Иван Будрайтис выпалил это и сам был не рад — так он испортил всем настроение.
— Надо расходиться… — вздохнул лейтенант Брохес. — Может быть, в другой раз…
— И ничего нельзя придумать? — с тоской взглянул на него шамес.
Остальные евреи тоже выжидающе смотрели.
— А что я могу придумать?
— Я придумал, — сказал Моня Цацкес, и все головы как по команде повернулись к нему. — Старший политрук Кац не самый храбрый человек в Литовской дивизии. Верно?
Евреи нетерпеливо кивнули, а Иван Будрайтис сказал:
— Это уж точно.
— Значит, — продолжал Цацкес, — если немцы сейчас откроют сильный артиллерийско-минометный огонь, то старший политрук Кац, уверяю вас, и носа не высунет из своего укрытия при штабе полка.
— Хорошенькое дело! — всплеснул руками шамес. — Цацкес, вы, должно быть, родились недоношенным. Кто же это немцам передаст, что евреи просят их об одолжении: открыть огонь? Не вы ли?
— Могу и я, но только, рэбе, я приму на себя грех — поработаю в субботу, что еврейским законом возбраняется… Хотя стойте! У нас же есть шабес-гой! Иван Будрайтис. Для него это не грех. Ваня, ты можешь сделать одолжение своим однополчанам?
— Смотря какое… — осклабился Будрайтис.
— Пустяк. Возьмешь мину и опустишь ее в миномет. Немцам не понравится, что их потревожили перед ужином. И они ответят. Так, что чертям станет тошно. Тем более старшему политруку Кацу. Можете не волноваться — его здесь не будет.
Никто ничего не сказал. Все думали. И на лицах у всех появилась хитрая ухмылка. Монина идея явно нравилась миньяну.
— Я — что? — сказал Иван Будрайтис. — Мне — раз плюнуть.
— Так за чем остановка? — нетерпеливо спросил шамес.
— А вот как товарищ командир роты скажут, — показал глазами на лейтенанта Брохеса Иван Будрайтис, — так и будет.
Теперь все смотрели на Брохеса.
— Добро, — сдался лейтенант. — Но не больше одного выстрела. Боеприпасов мало.
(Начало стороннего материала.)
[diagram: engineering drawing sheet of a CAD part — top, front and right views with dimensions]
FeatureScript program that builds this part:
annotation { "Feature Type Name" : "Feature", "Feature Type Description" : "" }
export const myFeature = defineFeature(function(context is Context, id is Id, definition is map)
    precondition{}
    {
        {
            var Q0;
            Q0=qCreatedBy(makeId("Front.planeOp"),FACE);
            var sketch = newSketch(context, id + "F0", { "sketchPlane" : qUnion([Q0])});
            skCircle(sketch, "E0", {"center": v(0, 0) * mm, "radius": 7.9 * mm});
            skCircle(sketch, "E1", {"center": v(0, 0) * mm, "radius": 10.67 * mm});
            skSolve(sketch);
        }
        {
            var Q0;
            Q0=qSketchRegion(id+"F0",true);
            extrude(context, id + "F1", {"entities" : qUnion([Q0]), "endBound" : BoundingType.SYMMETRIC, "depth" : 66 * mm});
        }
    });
— Будет сделано! — козырнул Иван Будрайтис. — А вам, товарищи, счастливо помолиться.
И исчез в быстро сгущавшихся сумерках.
— Как там? — нервничал шамес. — Звезды еще нет?
Вместо ответа хлопнул минометный выстрел. И взрыв донесся с немецкой стороны. Это сработал шабес-гой Иван Будрайтис.
Немцы с минуту недоумевали, чего это русские их побеспокоили без видимой причины, затем грянули залпом из восьми минометов. Вслед ударила артиллерия.
Грохот прокатился по всей высотке. Взрывы распустили пыльные бутоны от вершины до подножия и дальше, в расположении штаба полка.
— Звезда! Звезда! — Этот крик прорвался сквозь адский шум огневого налета.
Шамес трясущимися руками зажег спичкой обе «катюши», коптящее пламя колыхалось при каждом разрыве.
Шамес воздел руки над свечами, сощурил глаза, потому что сверху на него сыпался песок, и на древнем языке — лошен койдеш — провозгласил молитву, стараясь перекрыть грохот над головой.